**Problem to solve:** A faithful, word-for-word copy of the records is required, and it must contain no pictures.

**Data extracts:**
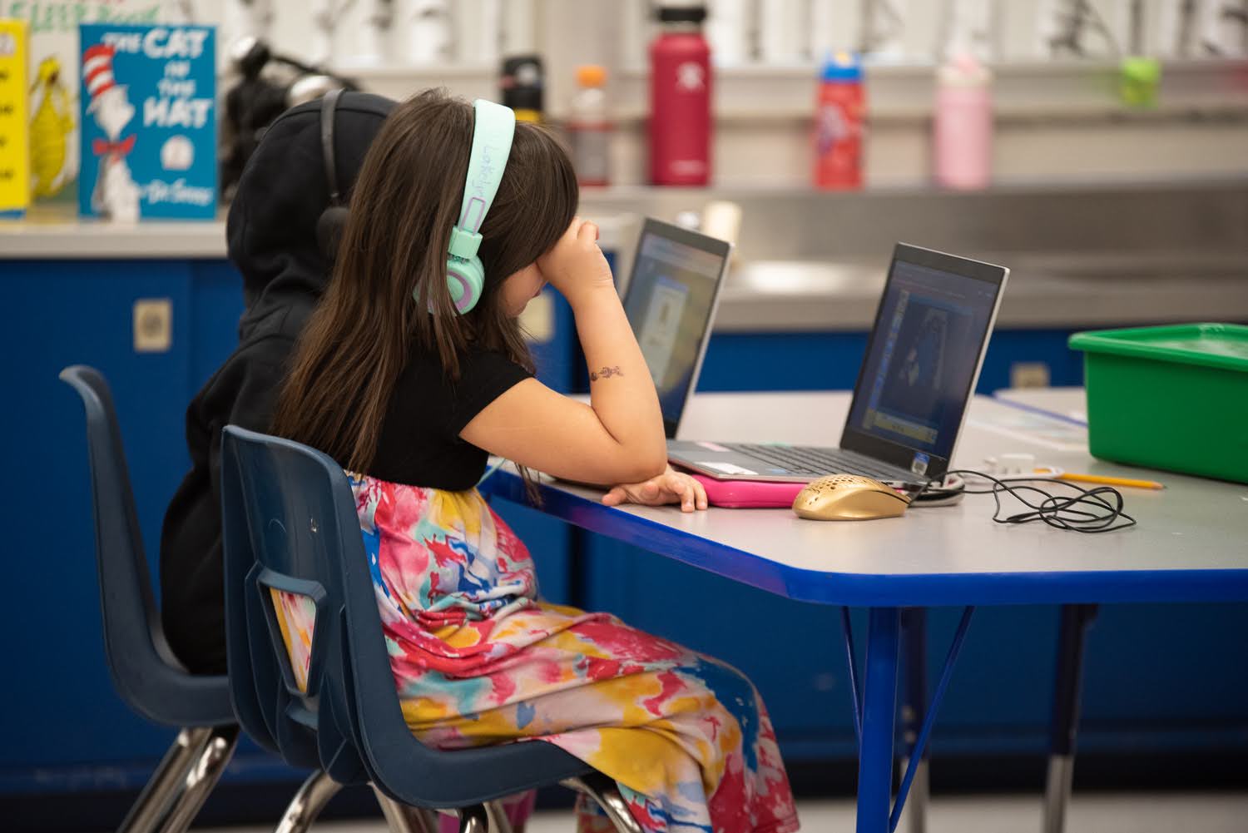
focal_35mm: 213
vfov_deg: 6.4
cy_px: 435
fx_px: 7392
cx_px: 583
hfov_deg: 9.7
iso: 1250
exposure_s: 1/250
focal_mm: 200
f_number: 2.8
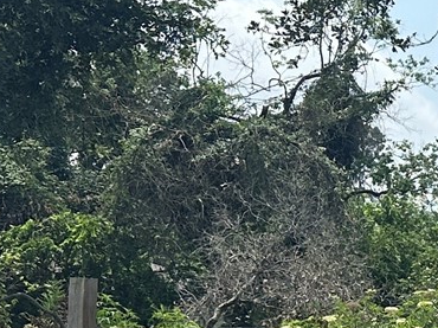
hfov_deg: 12.6
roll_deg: +0.2
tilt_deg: +1.1
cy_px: 297
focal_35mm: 133
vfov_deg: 11.1
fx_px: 1682
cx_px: 929
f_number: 1.78
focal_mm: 6.86
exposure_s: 1/4545
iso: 80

**Response to the exercise:**
focal_35mm: 213
vfov_deg: 6.4
cy_px: 435
fx_px: 7392
cx_px: 583
hfov_deg: 9.7
iso: 1250
exposure_s: 1/250
focal_mm: 200
f_number: 2.8
hfov_deg: 12.6
roll_deg: +0.2
tilt_deg: +1.1
cy_px: 297
focal_35mm: 133
vfov_deg: 11.1
fx_px: 1682
cx_px: 929
f_number: 1.78
focal_mm: 6.86
exposure_s: 1/4545
iso: 80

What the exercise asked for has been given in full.